U.S. patent application Ser. No. 649,043, incorporated herein by reference, teaches a hydrogen permeable membrane in the form of a metal coating such as palladium and alloys of palladium less than 100 microns thick and supported by a fabric with a mesh width not exceeding 50 microns; alternatively, the membrane may be formed of palladium with an adjacent gas permeable support structure which could take any convenient form, for. example, spiral springs, as is taught in German Patent No. DE-PS 14 67 079, also incorporated herein by reference.
U.S. patent application Ser. No. 648,898, incorporated herein by reference, teaches a manufacturing process for a hydrogen permeable membrane comprising a palladium wall or a palladium-silver wall. Several examples of metals such as Nb, Ta, Pd and Zr which have hydrogen permeation properties are discussed. Also disclosed are examples of certain types of glasses and plastics which have hydrogen permeation properties. In a preferred example described therein, a hydrogen permeable metal is galvanically deposited on a fine mesh of metal fabric.
U.S. Pat. No. 3,957,534, issued on May 18, 1976 to Linkohr et al, teaches a hydrogen diffusion diaphragm which selectively separates hydrogen from hydrogen-containing gaseous mixtures, and is incorporated herein by reference. The diaphragm comprises an alloy of nickel and titanium in such proportions as to contain more than 50 molar percent of nickel. The dependence of the diffusion co-efficient of the diaphragm on the dimensional parameters like the diaphragm thickness is discussed.
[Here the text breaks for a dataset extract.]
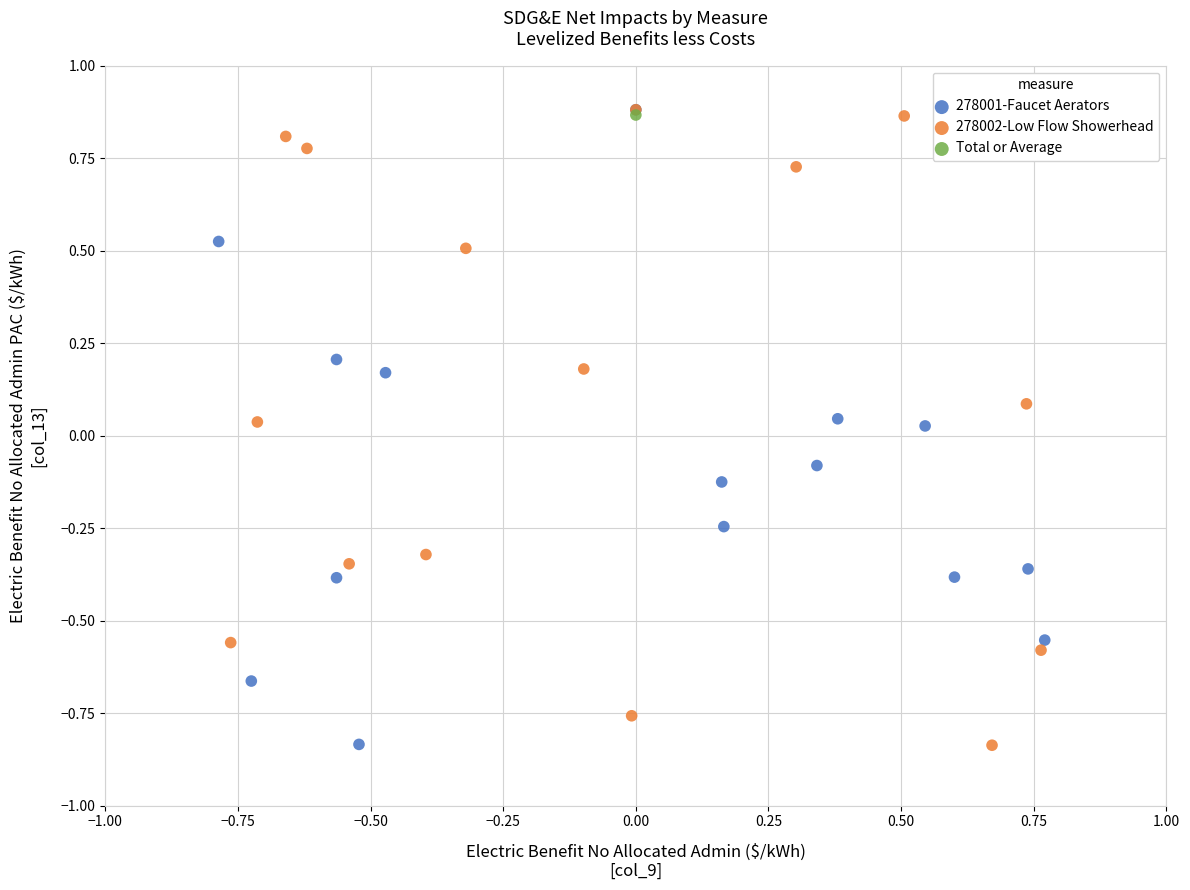

What are all the series names shown in the legend?

278001-Faucet Aerators, 278002-Low Flow Showerhead, Total or Average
There is no reference however, in this prior art patent to any need for improving the efficiency of operation in a steam-hydrocarbon conversion process to generate a desired product-gas, as in the present invention. As described herein, the present invention is concerned with improving the conversion efficiency for obtaining a product gas from a steam-hydrocarbon reaction without the need for additional supplementary operation of the prior art.
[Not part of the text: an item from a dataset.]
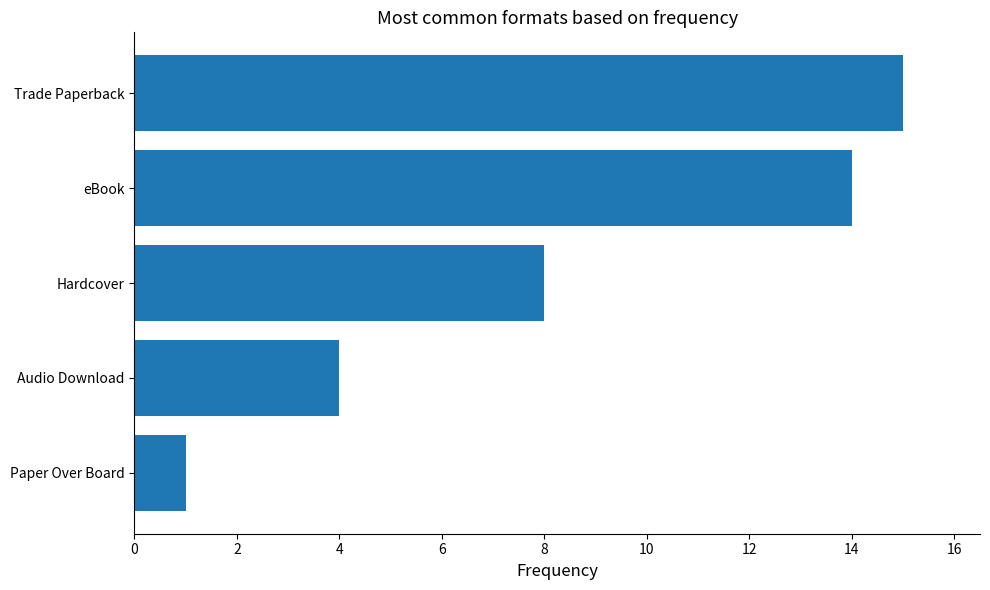

What is the difference between the maximum and minimum values?

14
U.S. Pat. No. 3,901,668 issued on Aug. 26, 1975 to Seitzer teaches a process for obtaining oxygen from steam by subjecting the steam to a temperature above 1500.degree. C. to dissociate the steam into oxygen and hydrogen; the dissociated steam is passed through a chamber which has a hydrogen permeable wall to extract hydrogen, and is incorporated herein by reference. The gaseous effluent from the process is cooled to obtain an oxygen rich stream. This prior art U.S. Patent to Seitzer is not directed to improving the conversion efficiency for conversion of steam-hydrocarbon mixture into a product gas; there is no mention either, in this prior art patent regarding the effect of prompt and fast evacuation of the generated hydrogen, on the entire process.